While the sale and subsequent occupancy announcement provoked a sigh of relief among many of the architecture aficionados who have championed the building’s preservation, much remains to be revealed, particularly how Google plans to embrace—or axe—the building’s public spaces. Big Tech isn’t known for embracing the public. Architecture critic Kate Wagner has written at length about tech companies’ co-opting of public space; in a 2021 text for The New Republic, she wrote that Amazon’s “Helix” is “an architectural testament to corporate power[.] … It masks the complete takeover of a swath of the city and its commons behind an attractive trinket, whose true function is to serve as a site of Instagrammable consumption and free advertising.”

Consumption, however, is a main feature of the JRTC—particularly in its celebrated food court. The Sbarro Urbanists, a group of Thompson Center superfans who regularly meet for Sbarro pizza in the food court, recently held their last group gathering before the building closes for construction.

“As optimistic as I think a lot of us are about what’s going to happen with that project, there are no guarantees about public space. There’s no guarantee about whether the food court will be something that anyone other than Google employees can access in the future,” Sbarro Meet Up organizer and architecture photographer Eric Allix Rogers told AN. “I think if you ask anybody here, you’ll find that they would like those things to remain as kind of civic spaces, or at least commercial spaces.”

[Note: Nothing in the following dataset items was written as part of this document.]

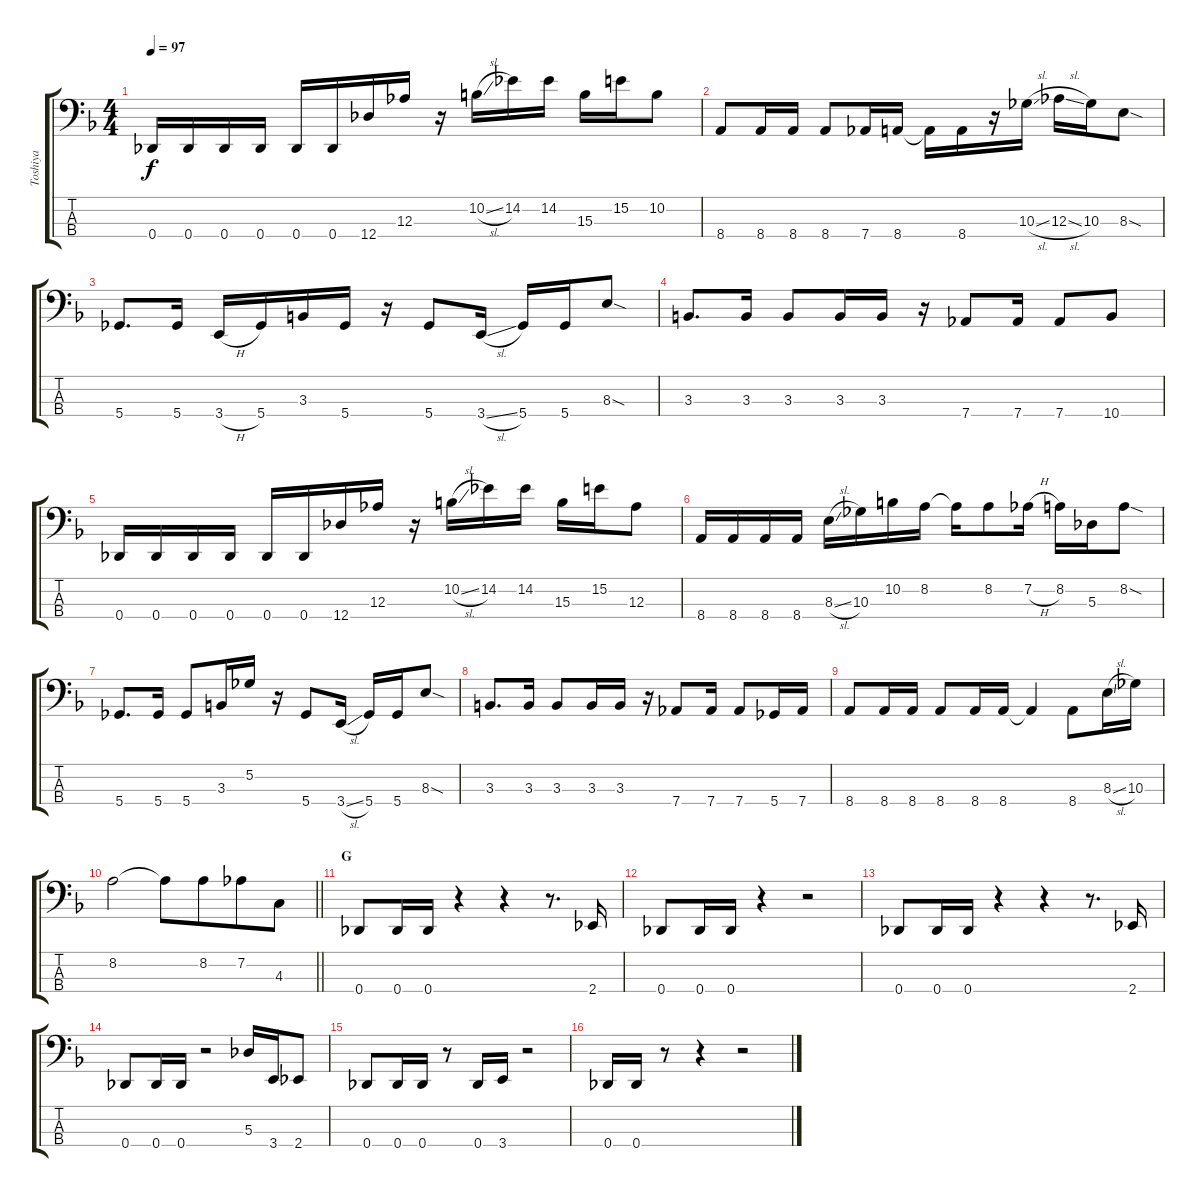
\track ("Toshiya" "Toshiya") {mute instrument electricbassfinger}
\staff {score tabs}
\tuning (Gb2 Db2 Ab1 Db1) {hide}
\ts (4 4)
\tempo 97
\clef f4
\ks dminor
0.4.16{dy f} 0.4.16 0.4.16 0.4.16 0.4.16 0.4.16 12.4.16 12.3.16 r.16 10.2{sl}.16 14.2.16 14.2.16 15.3.16 15.2.16 10.2.8 |
8.4.8 8.4.16 8.4.16 8.4.8 7.4.16 8.4.16 8.4{t}.16 8.4.16 r.16 10.3{sl}.16 12.3{sl}.16 10.3.16 8.3{sod}.8 |
5.4.8{d} 5.4.16 3.4{h}.16 5.4.16 3.3.16 5.4.16 r.16 5.4.8 3.4{sl}.16 5.4.16 5.4.16 8.3{sod}.8 |
3.3.8{d} 3.3.16 3.3.8 3.3.16 3.3.16 r.16 7.4.8 7.4.16 7.4.8 10.4.8 |
0.4.16 0.4.16 0.4.16 0.4.16 0.4.16 0.4.16 12.4.16 12.3.16 r.16 10.2{sl}.16 14.2.16 14.2.16 15.3.16 15.2.16 12.3.8 |
8.4.16 8.4.16 8.4.16 8.4.16 8.3{sl}.16 10.3.16 10.2.16 8.2.16 8.2{t}.16 8.2.8 7.2{h}.16 8.2.16 5.3.16 8.2{sod}.8 |
5.4.8{d} 5.4.16 5.4.8 3.3.16 5.2.16 r.16 5.4.8 3.4{sl}.16 5.4.16 5.4.16 8.3{sod}.8 |
3.3.8{d} 3.3.16 3.3.8 3.3.16 3.3.16 r.16 7.4.8 7.4.16 7.4.8 5.4.16 7.4.16 |
8.4.8 8.4.16 8.4.16 8.4.8 8.4.16 8.4.16 8.4{t}.4 8.4.8 8.3{sl}.16 10.3.16 |
\barLineRight lightlight
8.2.2 8.2{t}.8 8.2.8{beam merge} 7.2.8 4.3.8 |
\section ("" "G")
0.4.8 0.4.16 0.4.16 r.4 r.4 r.8{d} 2.4.16 |
0.4.8 0.4.16 0.4.16 r.4 r.2 |
0.4.8 0.4.16 0.4.16 r.4 r.4 r.8{d} 2.4.16 |
0.4.8 0.4.16 0.4.16 r.2 5.3.16 3.4.16 2.4.8 |
0.4.8 0.4.16 0.4.16 r.8 0.4.16 3.4.16 r.2 |
0.4.16 0.4.16 r.8 r.4 r.2
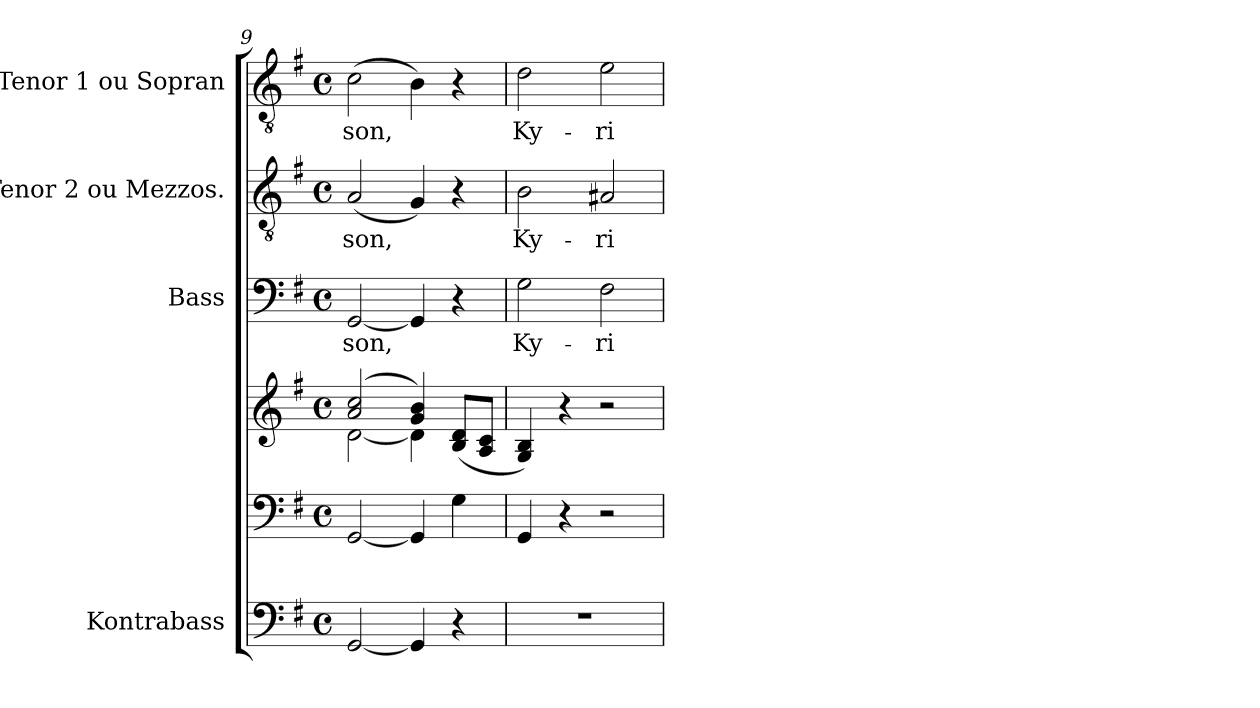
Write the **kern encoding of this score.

**kern	**kern	**kern	**kern	**text	**kern	**text	**kern	**text
*part5	*part4	*part4	*part3	*part3	*part2	*part2	*part1	*part1
*staff6	*staff5	*staff4	*staff3	*staff3	*staff2	*staff2	*staff1	*staff1
*I"Kontrabass	*	*	*I"Bass	*	*I"Tenor 2 ou Mezzos.	*	*I"Tenor 1 ou Sopran	*
*I'Kb.	*	*	*	*	*	*	*	*
*clefF4	*clefF4	*clefG2	*clefF4	*	*clefGv2	*	*clefGv2	*
*ITrd7c12	*	*	*	*	*	*	*	*
*k[f#]	*k[f#]	*k[f#]	*k[f#]	*	*k[f#]	*	*k[f#]	*
*G:	*G:	*G:	*G:	*	*G:	*	*G:	*
*M4/4	*M4/4	*M4/4	*M4/4	*	*M4/4	*	*M4/4	*
*met(c)	*met(c)	*met(c)	*met(c)	*	*met(c)	*	*met(c)	*
=9	=9	=9	=9	=9	=9	=9	=9	=9
*	*	*^	*	*	*	*	*	*
!	!	!	!	!	!LO:LY:b	!	!LO:LY:b	!	!LO:LY:b
[2GGG/	[2GG/	(2a/ 2cc/	[<2d\	[2GG/	-son,	(<2A/	-son,	(>2c\	-son,
4GGG/]	4GG/]	4g/ 4b/)	4d\]	4GG/]	.	4G/)	.	4B\)	.
4r	4G\	(<8B/ 8d/L	4ryy	4r	.	4r	.	4r	.
.	.	8A/ 8c/J	.	.	.	.	.	.	.
*	*	*v	*v	*	*	*	*	*	*
=10	=10	=10	=10	=10	=10	=10	=10	=10
!	!	!	!	!LO:LY:b	!	!LO:LY:b	!	!LO:LY:b
1r	4GG/	4G/ 4B/)	2G\	Ky-	2B\	Ky-	2d\	Ky-
.	4r	4r	.	.	.	.	.	.
!	!	!	!	!LO:LY:b	!	!LO:LY:b	!	!LO:LY:b
.	2r	2r	2F#\	-ri-	2A#X/	-ri-	2e\	-ri-
=	=	=	=	=	=	=	=	=
*-	*-	*-	*-	*-	*-	*-	*-	*-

public space at the base of an atrium with tile flooring
Looking down into the lower-level base of the Thomson Center atrium. (Chris Rycroft/Flickr/CC BY 2.0)

“We just don’t have a lot of spaces like this. If you want to spend time inside and just relax in this country, you have to do it in a car. And that’s one of the things I thought was really cool about this place is if you’re waiting for a train, you do it indoors, and you can get food,” added Sbarro attendee and software developer Aoife Fahey.

While Jahn could not comment on its plans for the future of the building’s public spaces, nor on the overall design itself, Bonnie McDonald, executive director of Landmarks Illinois, still has some hope. “The Thompson Center has also been a gathering place for protest, transit, commerce, and more within one of our city’s most inspirational indoor and outdoor public spaces,” she said. “We want to see continued public access to these spaces when it is converted to private use.”

While Big Tech can celebrate yet another architectural statement headquarters and preservationists can celebrate a major win for an often-squandered architectural heritage, those who have relied on the JRTC for its public access may be left out in the cold. In some ways it feels perhaps more egregious than the glass excreta under construction in Arlington; here, our masterpieces built for the public good are sold off to Google, a company with a history of urbanist ambitions laced with questionable privacy practices. Until Jahn reveals its final renderings, we’ll just have to remember the JRTC for what it was: an egalitarian postmodern palace.

Anjulie Rao is a Chicago-based critic and journalist covering the built environment.